Using the current state of the DID Document to reflect all valid keys, by contrast, creates a false negative by default; a naive verifier cannot verify a credential that does not have key material present in the current state of the DID Document. This false negative by default is the safer approach, effectively eliminating the possibility that the verifier may have used compromised key material to verify a credential. This places the burden of providing up to date information on the issuer, which is the most suitable party to be responsible for it.
Note
The impact of this requirement is that despite having the full history of the DID, we have to repeat the (growing) list of valid keys in each DID version, making the DID Log much larger. The DID Log would be smaller if we had a method of defining the key once and revoking it when necessary. At this time, we don't have that mechanism. The discussion below of using JSON Patch could mitigate the DID Log size issue.

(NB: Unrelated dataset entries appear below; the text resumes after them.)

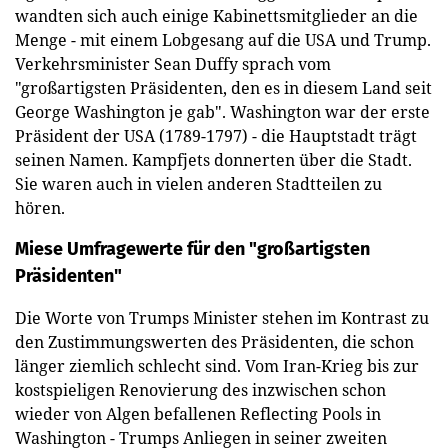
wandten sich auch einige Kabinettsmitglieder an die
Menge - mit einem Lobgesang auf die USA und Trump.
Verkehrsminister Sean Duffy sprach vom
"großartigsten Präsidenten, den es in diesem Land seit
George Washington je gab". Washington war der erste
Präsident der USA (1789-1797) - die Hauptstadt trägt
seinen Namen. Kampfjets donnerten über die Stadt.
Sie waren auch in vielen anderen Stadtteilen zu
hören.
Miese Umfragewerte für den "großartigsten
Präsidenten"
Die Worte von Trumps Minister stehen im Kontrast zu
den Zustimmungswerten des Präsidenten, die schon
länger ziemlich schlecht sind. Vom Iran-Krieg bis zur
kostspieligen Renovierung des inzwischen schon
wieder von Algen befallenen Reflecting Pools in
Washington - Trumps Anliegen in seiner zweiten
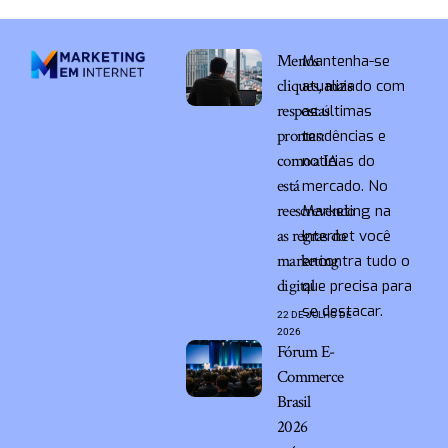
Menos
Mantenha-se
cliques, mais
atualizado com
respostas
as últimas
prontas:
tendências e
como a IA
notícias do
está
mercado. No
reescrevendo
Marketing na
as regras do
Internet você
marketing
encontra tudo o
digital
que precisa para
se destacar.
22 DE JULHO DE
2026
Fórum E-
Commerce
Brasil
2026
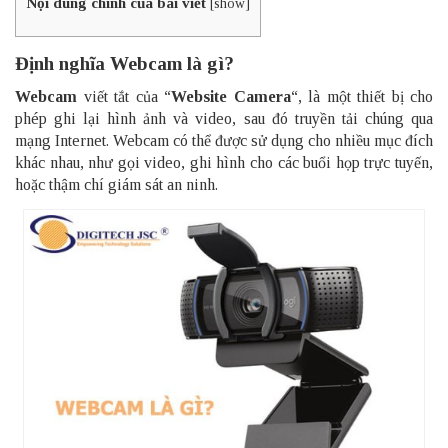
Nội dung chính của bài viết
[
show
]
Định nghĩa Webcam là gì?
Webcam
viết tắt của “
Website Camera
“, là một thiết bị cho
phép ghi lại hình ảnh và video, sau đó truyền tải chúng qua
mạng Internet. Webcam có thể được sử dụng cho nhiều mục đích
khác nhau, như gọi video, ghi hình cho các buổi họp trực tuyến,
hoặc thậm chí giám sát an ninh.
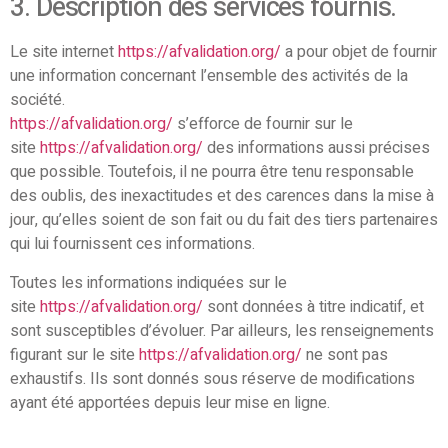
3. Description des services fournis.
Le site internet
https://afvalidation.org/
a pour objet de fournir
une information concernant l’ensemble des activités de la
société.
https://afvalidation.org/
s’efforce de fournir sur le
site
https://afvalidation.org/
des informations aussi précises
que possible. Toutefois, il ne pourra être tenu responsable
des oublis, des inexactitudes et des carences dans la mise à
jour, qu’elles soient de son fait ou du fait des tiers partenaires
qui lui fournissent ces informations.
Toutes les informations indiquées sur le
site
https://afvalidation.org/
sont données à titre indicatif, et
sont susceptibles d’évoluer. Par ailleurs, les renseignements
figurant sur le site
https://afvalidation.org/
ne sont pas
exhaustifs. Ils sont donnés sous réserve de modifications
ayant été apportées depuis leur mise en ligne.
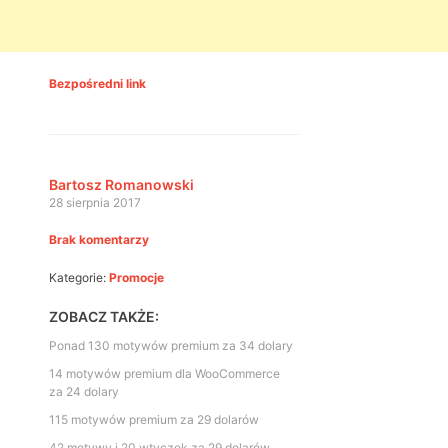
Bezpośredni link
Bartosz Romanowski
28 sierpnia 2017
Brak komentarzy
Kategorie:
Promocje
ZOBACZ TAKŻE:
Ponad 130 motywów premium za 34 dolary
14 motywów premium dla WooCommerce
za 24 dolary
115 motywów premium za 29 dolarów
42 motywy i 20 wtyczek za 29 dolarów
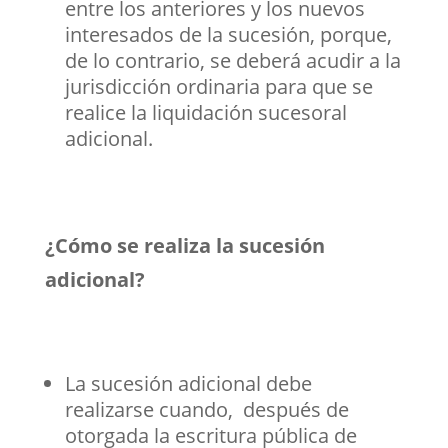
entre los anteriores y los nuevos
interesados de la sucesión, porque,
de lo contrario, se deberá acudir a la
jurisdicción ordinaria para que se
realice la liquidación sucesoral
adicional.
¿Cómo se realiza la sucesión
adicional?
La sucesión adicional debe
realizarse cuando, después de
otorgada la escritura pública de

However, the verifier still has the ability to incorporate historical data; upon finding that the credential failed to verify with the current set of keys, a sophisticated verifier can look up the state of the DID Document at the point-in-time at which the credential was issued (or some other relevant time frame). The verifier can use this additional information to make more nuanced decisions about the result of the presentation and how to act on it.
Potential Future Optimization¶
Previous versions of the did:webvh
used JSON Patch to construct a DID Document by layering changes. The intent was to keep the size of the history down. It was later decided that this was an unneeded optimization. Several examples of DID Documents were examined and it was found that just using the full state of the DID Document rather than using JSON Patches was often smaller.
While taking into account the need for key rotation and the practices outlined here, we may find need to optimize for size again in the future by reintroducing JSON Patch.